> _TEXT PROVIDED_:

--- Start ---

Slow execution speed in Parallel EMC Nor flash

priyankb · ‎10-03-2018

Hi,
I am using LPC4088 based custom board with Nor Flash(SST39VF3202C), SRAM(CY62157EV30LL) & FGPA all working on the EMC. The CPU, Peripheral & EMC all are working on 72 MHz.
A secondary USB custom bootloader is in internal Flash. The user code is stored in external Nor flash. Wait states are same as in "norflash_prog" in LPCOpen example code & also I enable buffer mode just before jumping to user application(which helped to improve execution speed).

I am able to store generated S19 file into external flash using USB bootloader & it runs as well but it executes very slowly. The whole program seems to be lagging even without delay.
Due to this I cannot generate timer interrupt of <(100 us)(which is near about 2.5 us in internal flash) & that too not precise.
The nor flash does not support page read mode so I will try S29GL064S which has page read mode & is also pin compatible.

In many discussions I read that SPIFI based flash is faster than parallel nor flash. how?

What else can I do? Any suggestions would be helpful.

Thank you
Priyank.

priyankb · ‎10-21-2018

Hi,

I recently tried to find out the number of instruction cycles used in boot loader & same in the user application using DWT registers provided in Cortex M4 and found out that "nop" instruction uses 42 instruction cycles in boot loader code(internal flash) whereas it takes around 3500 instruction cycles in user application.

Also learned that if I decrease clock frequency the instruction cycles actually decreases. I calculated that 1 instruction cycle = 1 machine cycle = 1 clock cycle & the minimum time I get is same as instruction cycles/CPU clock frequency.

CPU clock	EMC clock	Pripheral clock	bootloader Ins cycles	user app ins cycles
24	24	24	42	1400-1500
48	48	48	42	3200
72	72	72	42	10000
96	48	48	42	37259
120	60	60	42	44000

Anyone having any idea as to what I should do to improve my execution speed?

Thank you.

Priyank.

jeremyzhou · ‎10-22-2018

Hi Priyank Bhatt，

Thanks for your reply.
I'm curious the testing flow you did, as according to the Cortex™-M4 Technical Reference Manual, nop instruction only cost 1 cycle. So I was wondering if you can share the more details about the testing procedure.

--- End ---

> _SUPPLIED MATERIAL_:
--- Start ---

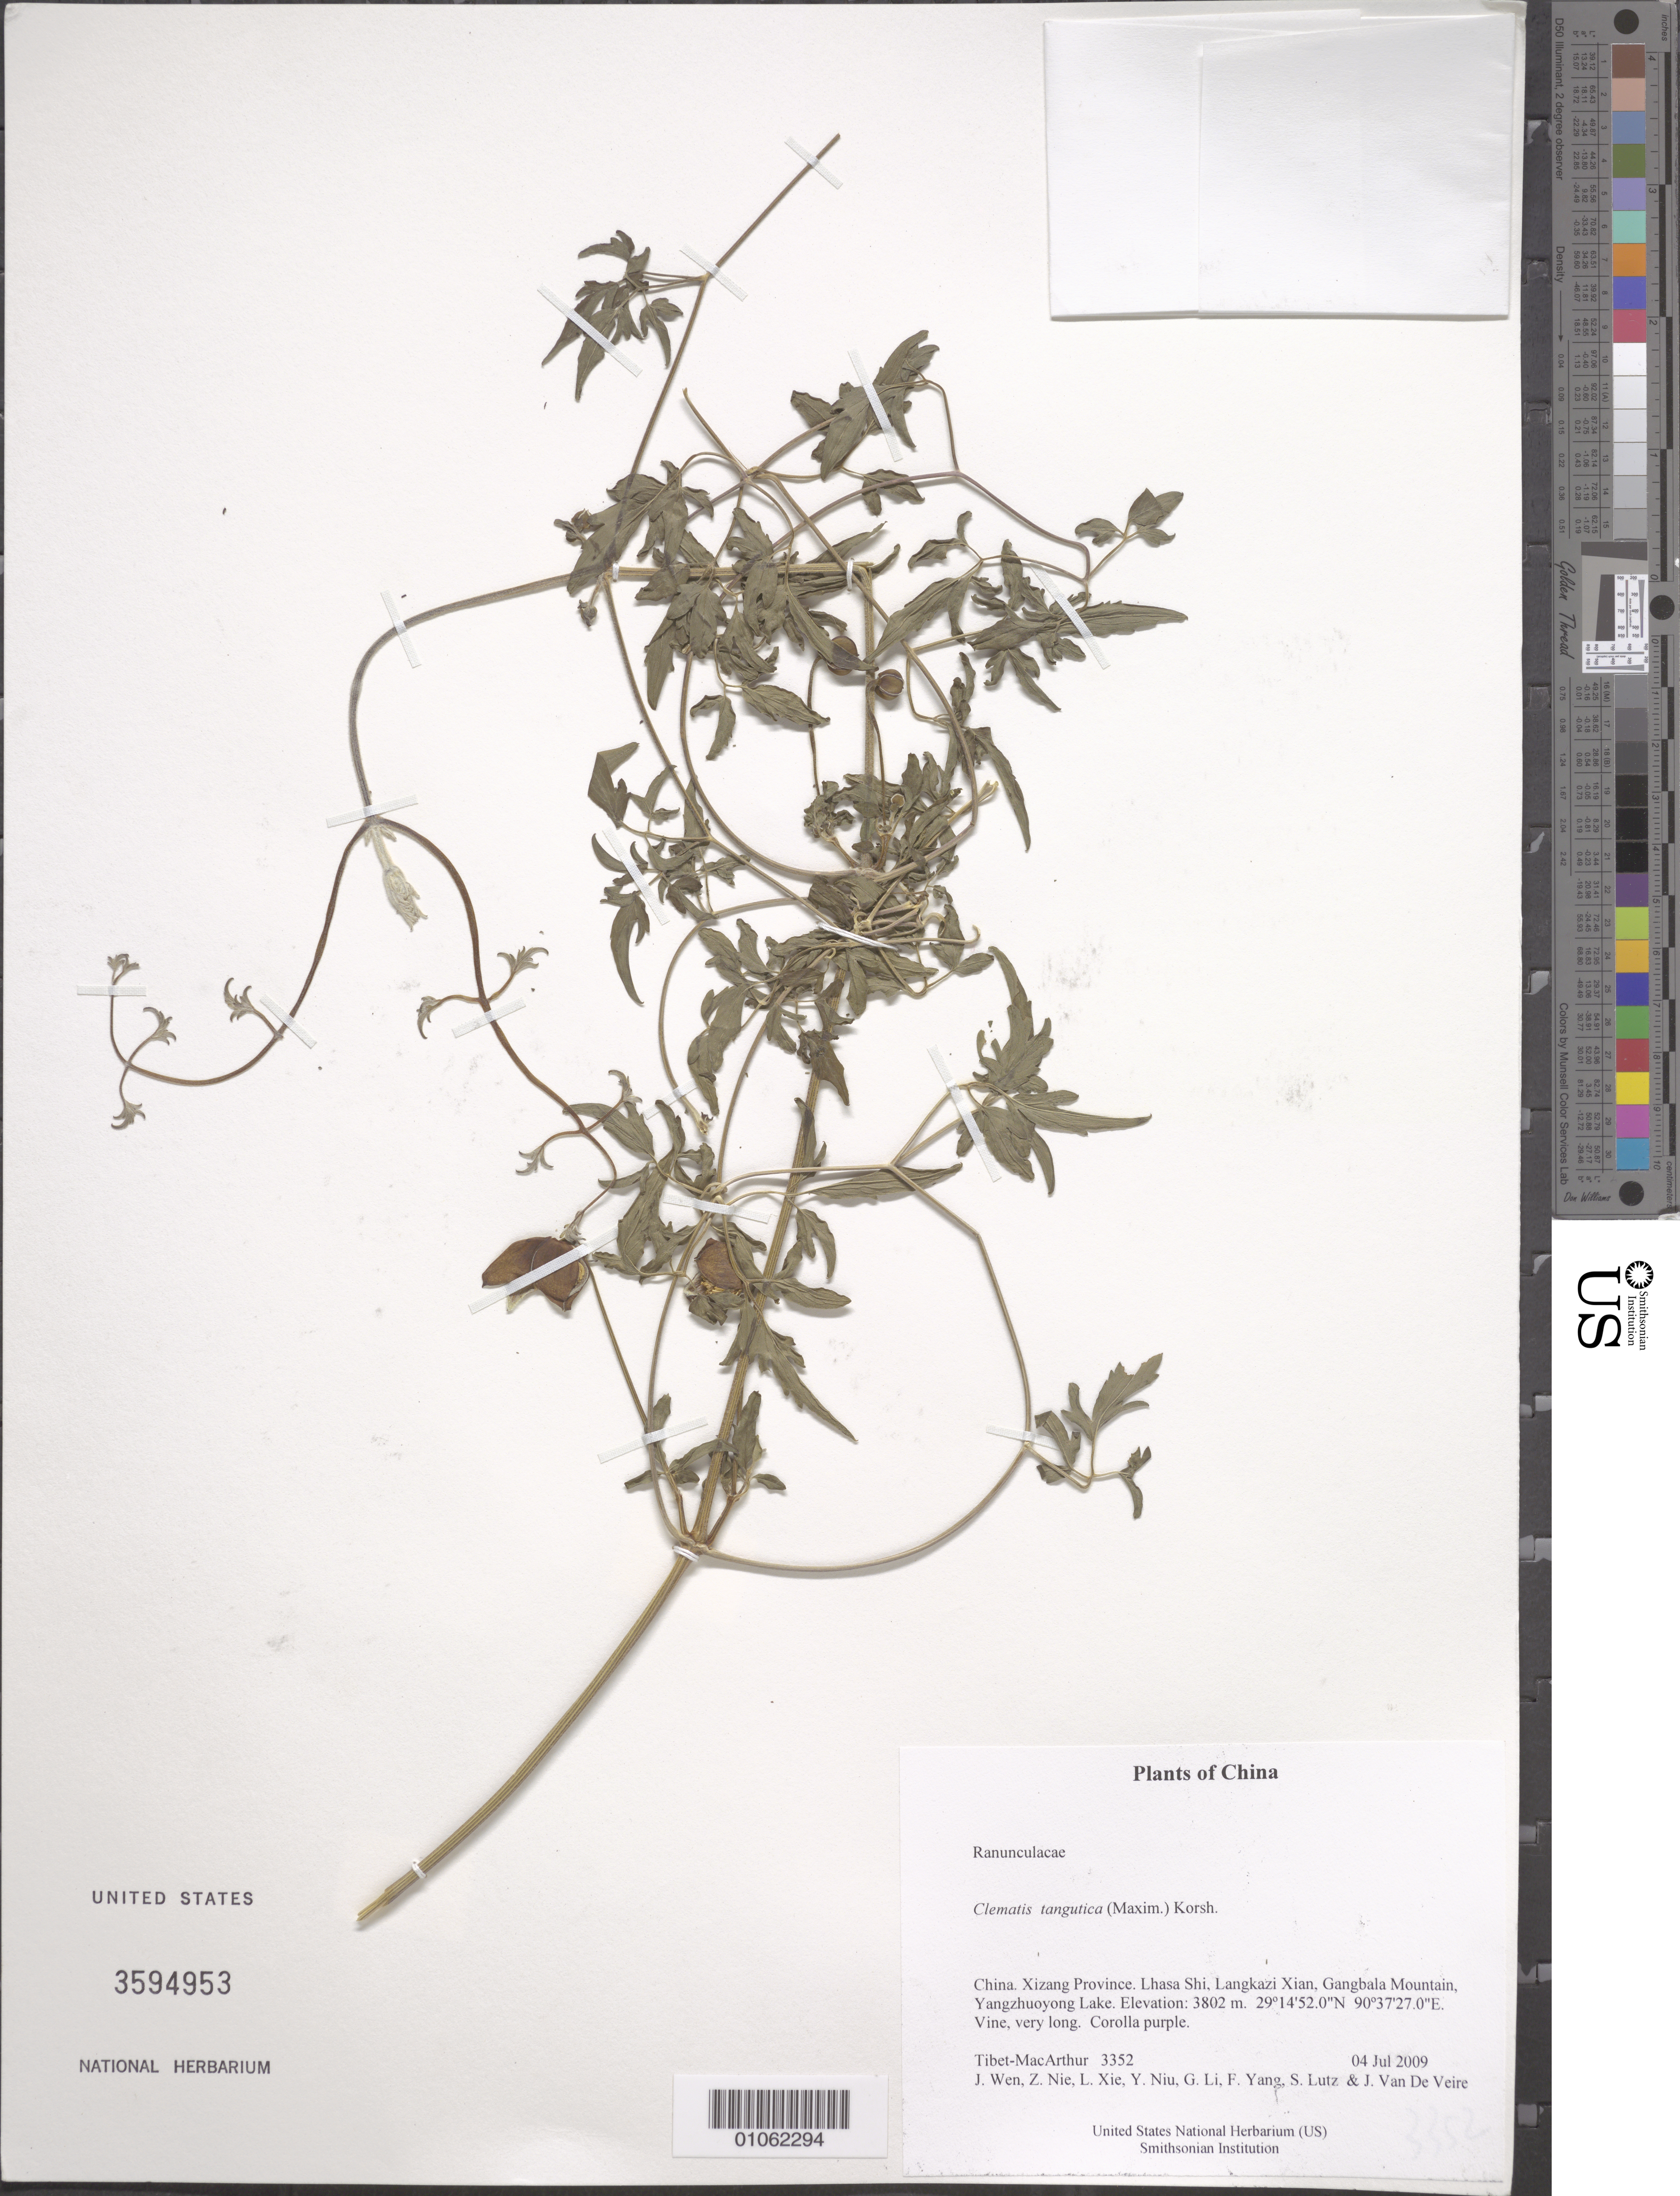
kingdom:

--- End ---

> _WORK TO COMPLETE_:
A. In the forum thread about slow execution from parallel NOR flash, which pin-compatible flash part with page read mode does the poster plan to try?
B. Carry on the forum thread about slow execution from parallel NOR flash, starting after its final post.

> _OUTPUTS BY TASK_:
A. The S29GL064S.

B.
1) Our application is very big (~3-4MB), would it be feasible to copy it to SRAM & run from there?
-- I'm afraid not.
2) When I jump from bootloader to user app into Nor flash does the code executes from Flash as Execute-in-Place or copy to internal SRAM and then execute?
-- It would execute in the flash.
3) I have ordered a new flash from cypress with page read mode, since the current flash does not allow page read mode. Would that make a difference in the execution of code?
-- I think it can make a difference.

In further, you can consider using an SDRAM instead of Nor-flash, its speed definitely exceed the Nor-flash, meanwhile, you may need an additional SPIFI flash to store the application, as its size is a bit big (> 3 MB).
Have a great day,
TIC

-----------------------------------------------------------------------------------------------------------------------
Note: If this post answers your question, please click the Correct Answer button. Thank you!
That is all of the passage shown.